Page 2 of 2
Re: Bug causes inadvertent security notification emails
Posted: Sun Jun 10, 2018 7:44 am
by Steve Sokolowski
qosmio wrote:1st this happened to my was in april 2018, I had not 2fa enabled and got back into my account after 3 days and I lost one payout because the address was changed, I fixed all back and enabled 2fa, yesterday 8jun18 it happened again and I could not get back into my account since 2fa did not send me the code to login. so I have to move my miners to another pool since I cannot use my account anymore and not want to mine and someone else get my payout. Can you fix my account so I can use it again? account: qosmio
Did you see what I posted in the chat yesterday? This site doesn't send two-factor authentication codes, over SMS or through any other method. To view a two-factor authentication code, you need to open the Authy app.
Is it possible that you are confusing this site with another one?

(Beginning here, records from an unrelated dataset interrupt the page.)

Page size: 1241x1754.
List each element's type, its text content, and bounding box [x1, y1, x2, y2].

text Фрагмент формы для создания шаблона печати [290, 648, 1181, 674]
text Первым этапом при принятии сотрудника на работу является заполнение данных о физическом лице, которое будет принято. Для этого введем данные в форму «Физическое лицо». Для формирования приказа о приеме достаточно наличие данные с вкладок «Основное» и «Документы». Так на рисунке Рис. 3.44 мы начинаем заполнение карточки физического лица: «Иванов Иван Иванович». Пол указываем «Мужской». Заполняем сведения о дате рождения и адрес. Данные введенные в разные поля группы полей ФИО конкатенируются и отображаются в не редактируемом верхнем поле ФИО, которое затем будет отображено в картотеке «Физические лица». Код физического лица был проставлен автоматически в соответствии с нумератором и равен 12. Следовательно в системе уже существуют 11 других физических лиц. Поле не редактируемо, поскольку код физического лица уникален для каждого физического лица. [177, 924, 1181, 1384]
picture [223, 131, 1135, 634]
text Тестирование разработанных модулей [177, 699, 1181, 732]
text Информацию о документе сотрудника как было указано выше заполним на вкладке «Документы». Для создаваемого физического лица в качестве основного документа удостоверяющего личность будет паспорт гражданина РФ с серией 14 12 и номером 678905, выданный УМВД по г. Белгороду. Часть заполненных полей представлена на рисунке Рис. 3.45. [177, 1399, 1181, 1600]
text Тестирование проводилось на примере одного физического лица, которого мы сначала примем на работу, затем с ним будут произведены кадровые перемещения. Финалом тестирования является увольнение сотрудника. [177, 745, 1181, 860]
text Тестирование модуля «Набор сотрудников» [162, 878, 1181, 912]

Re: Bug causes inadvertent security notification emails
Posted: Sun Jun 10, 2018 7:49 am
by Steve Sokolowski
bachel wrote:Steve Sokolowski wrote:bachel wrote:
So the 20 others in the chat this morning with the same problem all got fished ?
fished?
If you mean "phished," as in someone stealing information, then the answer is no. There were no systemwide hacks.

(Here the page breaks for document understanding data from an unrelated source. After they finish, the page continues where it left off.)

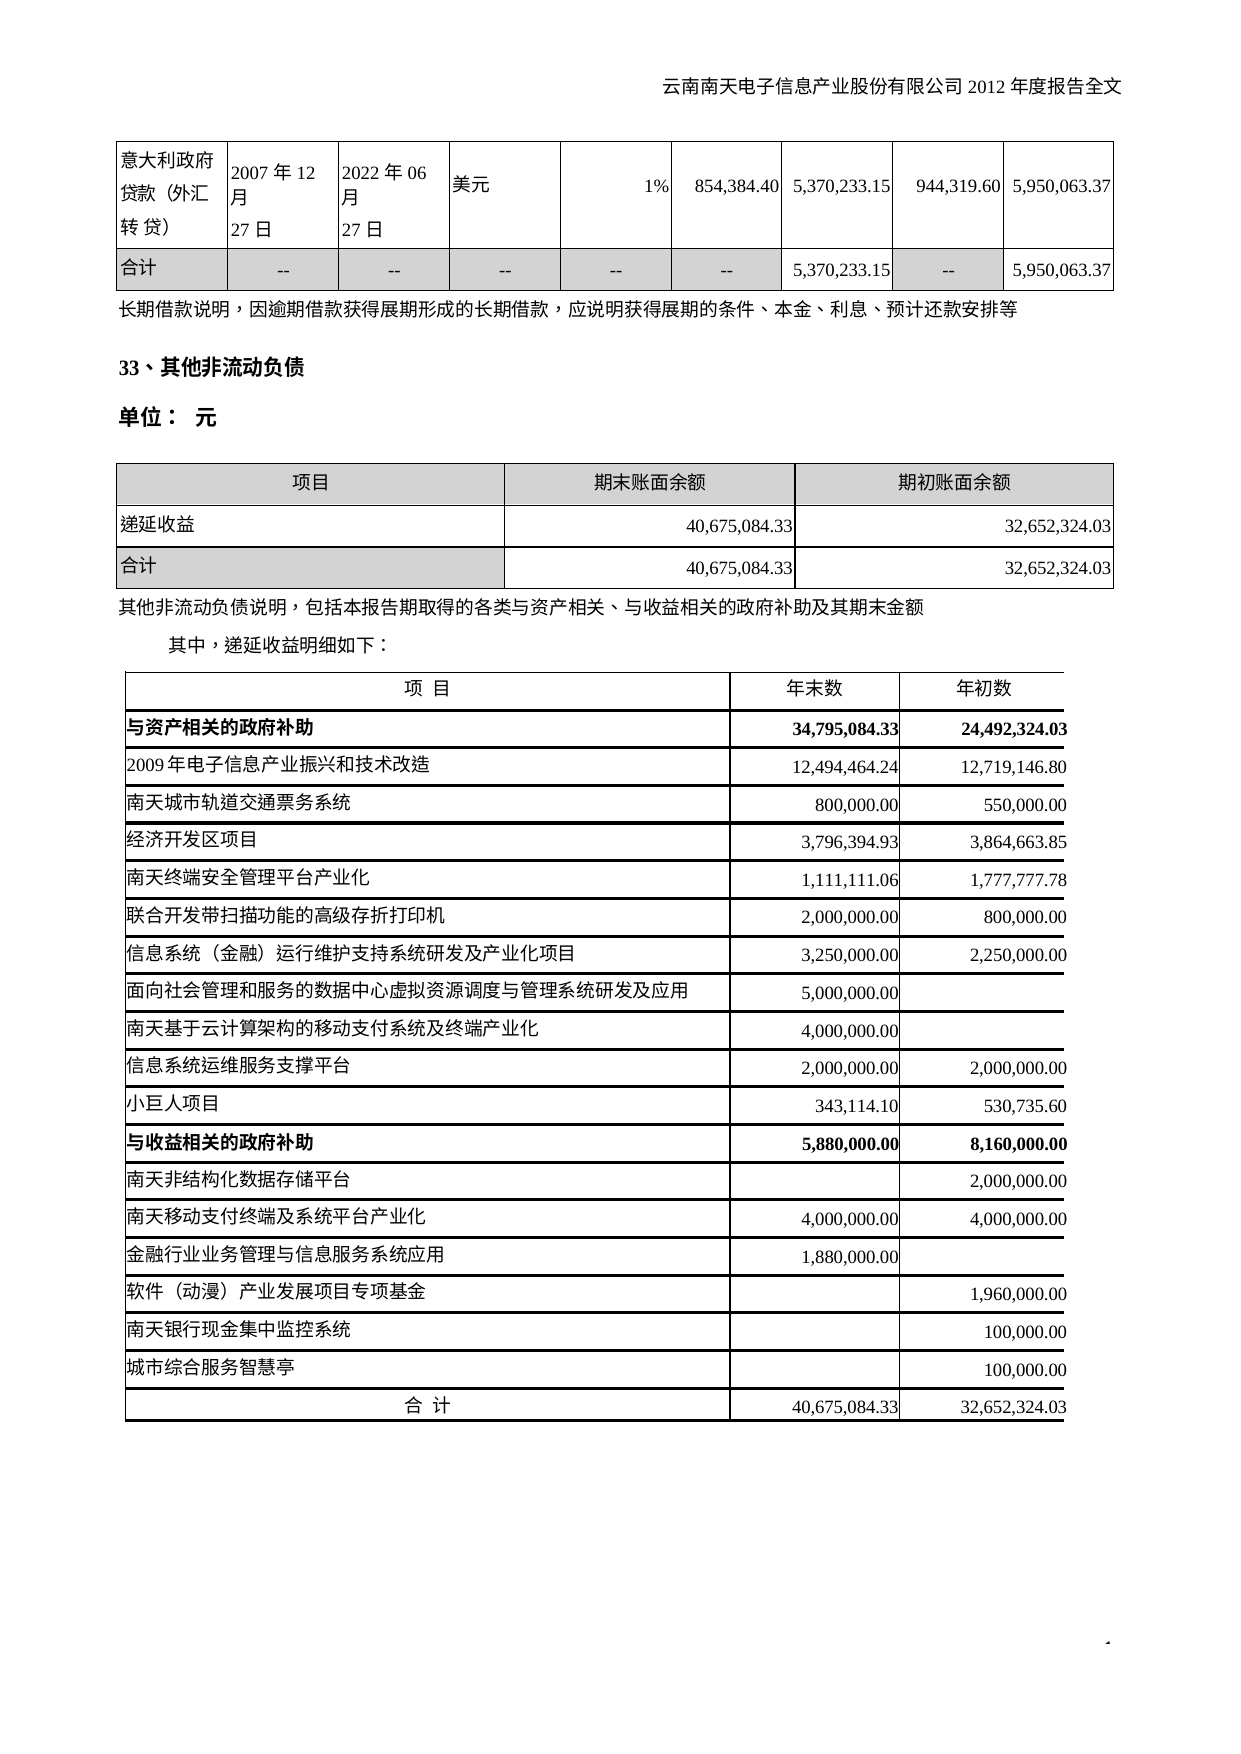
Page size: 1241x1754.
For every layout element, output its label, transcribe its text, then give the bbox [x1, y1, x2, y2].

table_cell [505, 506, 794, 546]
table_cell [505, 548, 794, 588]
text 长期借款说明，因逾期借款获得展期形成的长期借款，应说明获得展期的条件、本金、利息、预计还款安排等 [118, 296, 1124, 322]
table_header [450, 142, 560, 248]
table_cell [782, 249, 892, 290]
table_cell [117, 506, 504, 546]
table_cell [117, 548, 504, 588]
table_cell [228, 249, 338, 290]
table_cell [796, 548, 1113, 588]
text 其他非流动负债说明，包括本报告期取得的各类与资产相关、与收益相关的政府补助及其期末金额 其中，递延收益明细如下： [118, 595, 926, 658]
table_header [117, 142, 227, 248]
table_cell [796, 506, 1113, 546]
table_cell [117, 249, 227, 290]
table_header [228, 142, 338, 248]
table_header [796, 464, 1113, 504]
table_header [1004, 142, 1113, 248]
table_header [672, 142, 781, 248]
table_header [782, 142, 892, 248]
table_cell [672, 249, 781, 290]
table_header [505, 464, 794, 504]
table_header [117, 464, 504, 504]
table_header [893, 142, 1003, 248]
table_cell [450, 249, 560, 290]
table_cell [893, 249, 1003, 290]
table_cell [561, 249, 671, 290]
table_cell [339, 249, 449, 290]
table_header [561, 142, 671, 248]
subtitle 33、其他非流动负债 单位： 元 [118, 352, 328, 431]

So why did so many payout addresses get changed ?
Miracle Hack or Devs who develop on a live system without testing anything before hand ?
Again, there was no "hack." No payout addresses were changed by anyone else than by the owners of the accounts. As the description indicates, the scope of the issue is solely limited to a delay in notifications.
Testing was performed just like it is with all other changes and no known bugs were present at release time. I don't believe there has ever been a release issued where a bug was discovered in something that underwent testing.
Bugs occur upon release because it is impossible to foresee all the things that need to be tested. In this case, nobody considered that an invalid E-Mail address would be entered. Unfortunately, there is no logic or procedure that can be applied to come up with ideas of how the system might be used once deployed.